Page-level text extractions

Content starts

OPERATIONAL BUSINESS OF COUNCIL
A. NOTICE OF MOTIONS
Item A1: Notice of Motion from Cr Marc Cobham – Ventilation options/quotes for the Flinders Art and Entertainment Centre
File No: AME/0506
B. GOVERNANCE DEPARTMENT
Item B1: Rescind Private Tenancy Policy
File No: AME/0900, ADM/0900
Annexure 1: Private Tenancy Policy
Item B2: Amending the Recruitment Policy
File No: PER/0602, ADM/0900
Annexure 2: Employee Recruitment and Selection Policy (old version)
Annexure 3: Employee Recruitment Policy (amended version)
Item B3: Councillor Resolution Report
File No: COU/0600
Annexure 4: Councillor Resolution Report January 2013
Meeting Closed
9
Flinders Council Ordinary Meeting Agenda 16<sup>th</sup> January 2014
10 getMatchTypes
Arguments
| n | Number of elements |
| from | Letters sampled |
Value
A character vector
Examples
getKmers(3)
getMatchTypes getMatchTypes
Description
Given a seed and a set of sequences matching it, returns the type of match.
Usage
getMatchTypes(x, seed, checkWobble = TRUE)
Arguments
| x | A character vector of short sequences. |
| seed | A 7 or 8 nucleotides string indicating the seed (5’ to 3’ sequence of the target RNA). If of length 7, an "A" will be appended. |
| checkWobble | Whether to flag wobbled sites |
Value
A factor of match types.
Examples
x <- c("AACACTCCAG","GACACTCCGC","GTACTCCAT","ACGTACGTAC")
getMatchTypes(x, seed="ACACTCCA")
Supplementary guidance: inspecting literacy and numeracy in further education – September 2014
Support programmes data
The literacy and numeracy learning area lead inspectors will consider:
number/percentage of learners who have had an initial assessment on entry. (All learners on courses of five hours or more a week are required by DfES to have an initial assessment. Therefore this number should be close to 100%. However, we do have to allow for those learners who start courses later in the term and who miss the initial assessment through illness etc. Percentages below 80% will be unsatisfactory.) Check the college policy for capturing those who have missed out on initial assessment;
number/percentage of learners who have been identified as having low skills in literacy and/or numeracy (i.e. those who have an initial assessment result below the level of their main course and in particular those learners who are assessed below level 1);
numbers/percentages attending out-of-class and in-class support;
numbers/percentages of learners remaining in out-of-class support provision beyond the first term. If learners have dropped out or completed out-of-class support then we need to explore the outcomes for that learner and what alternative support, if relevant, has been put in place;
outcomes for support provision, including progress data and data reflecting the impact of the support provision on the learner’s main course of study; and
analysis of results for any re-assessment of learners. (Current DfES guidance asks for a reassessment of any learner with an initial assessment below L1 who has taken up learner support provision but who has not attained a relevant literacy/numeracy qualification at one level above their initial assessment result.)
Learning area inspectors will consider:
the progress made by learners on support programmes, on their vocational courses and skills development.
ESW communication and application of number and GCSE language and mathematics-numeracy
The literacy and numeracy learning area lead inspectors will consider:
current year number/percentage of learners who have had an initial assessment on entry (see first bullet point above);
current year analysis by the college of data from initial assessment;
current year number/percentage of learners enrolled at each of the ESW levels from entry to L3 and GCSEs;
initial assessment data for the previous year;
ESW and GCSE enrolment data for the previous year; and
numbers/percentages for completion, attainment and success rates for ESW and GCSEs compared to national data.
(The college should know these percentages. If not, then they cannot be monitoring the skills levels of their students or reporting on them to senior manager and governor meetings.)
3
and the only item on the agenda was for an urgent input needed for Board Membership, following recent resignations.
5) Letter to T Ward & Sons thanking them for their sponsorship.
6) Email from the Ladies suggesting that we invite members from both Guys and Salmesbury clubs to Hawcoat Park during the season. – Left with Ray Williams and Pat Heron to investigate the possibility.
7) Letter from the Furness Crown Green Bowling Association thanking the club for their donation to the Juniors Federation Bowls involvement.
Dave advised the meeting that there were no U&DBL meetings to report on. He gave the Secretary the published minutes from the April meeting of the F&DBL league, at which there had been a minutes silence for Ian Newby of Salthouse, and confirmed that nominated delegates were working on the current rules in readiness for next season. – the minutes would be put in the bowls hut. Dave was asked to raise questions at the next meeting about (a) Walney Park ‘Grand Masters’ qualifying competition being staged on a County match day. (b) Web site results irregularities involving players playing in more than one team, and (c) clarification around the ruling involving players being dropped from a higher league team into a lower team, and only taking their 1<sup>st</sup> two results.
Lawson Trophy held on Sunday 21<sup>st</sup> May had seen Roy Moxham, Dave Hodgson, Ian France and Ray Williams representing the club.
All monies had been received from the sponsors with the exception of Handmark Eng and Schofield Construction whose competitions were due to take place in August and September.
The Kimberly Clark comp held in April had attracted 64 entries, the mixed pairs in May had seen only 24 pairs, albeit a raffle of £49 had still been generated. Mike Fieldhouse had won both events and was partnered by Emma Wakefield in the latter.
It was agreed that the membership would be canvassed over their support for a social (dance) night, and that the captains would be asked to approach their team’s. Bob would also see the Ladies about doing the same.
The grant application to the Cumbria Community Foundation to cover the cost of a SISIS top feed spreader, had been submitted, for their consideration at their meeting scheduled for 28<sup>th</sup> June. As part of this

Content ends

● **Your objective**
Of all the entries above, output exactly the lines between the one holding "File No: AME/0900, ADM/0900" and the one holding "numbers/percentages attending out-of-class", inclusive.

● **Task answer**
File No: AME/0900, ADM/0900
Annexure 1: Private Tenancy Policy
Item B2: Amending the Recruitment Policy
File No: PER/0602, ADM/0900
Annexure 2: Employee Recruitment and Selection Policy (old version)
Annexure 3: Employee Recruitment Policy (amended version)
Item B3: Councillor Resolution Report
File No: COU/0600
Annexure 4: Councillor Resolution Report January 2013
Meeting Closed
9
Flinders Council Ordinary Meeting Agenda 16<sup>th</sup> January 2014
10 getMatchTypes
Arguments
| n | Number of elements |
| from | Letters sampled |
Value
A character vector
Examples
getKmers(3)
getMatchTypes getMatchTypes
Description
Given a seed and a set of sequences matching it, returns the type of match.
Usage
getMatchTypes(x, seed, checkWobble = TRUE)
Arguments
| x | A character vector of short sequences. |
| seed | A 7 or 8 nucleotides string indicating the seed (5’ to 3’ sequence of the target RNA). If of length 7, an "A" will be appended. |
| checkWobble | Whether to flag wobbled sites |
Value
A factor of match types.
Examples
x <- c("AACACTCCAG","GACACTCCGC","GTACTCCAT","ACGTACGTAC")
getMatchTypes(x, seed="ACACTCCA")
Supplementary guidance: inspecting literacy and numeracy in further education – September 2014
Support programmes data
The literacy and numeracy learning area lead inspectors will consider:
number/percentage of learners who have had an initial assessment on entry. (All learners on courses of five hours or more a week are required by DfES to have an initial assessment. Therefore this number should be close to 100%. However, we do have to allow for those learners who start courses later in the term and who miss the initial assessment through illness etc. Percentages below 80% will be unsatisfactory.) Check the college policy for capturing those who have missed out on initial assessment;
number/percentage of learners who have been identified as having low skills in literacy and/or numeracy (i.e. those who have an initial assessment result below the level of their main course and in particular those learners who are assessed below level 1);
numbers/percentages attending out-of-class and in-class support;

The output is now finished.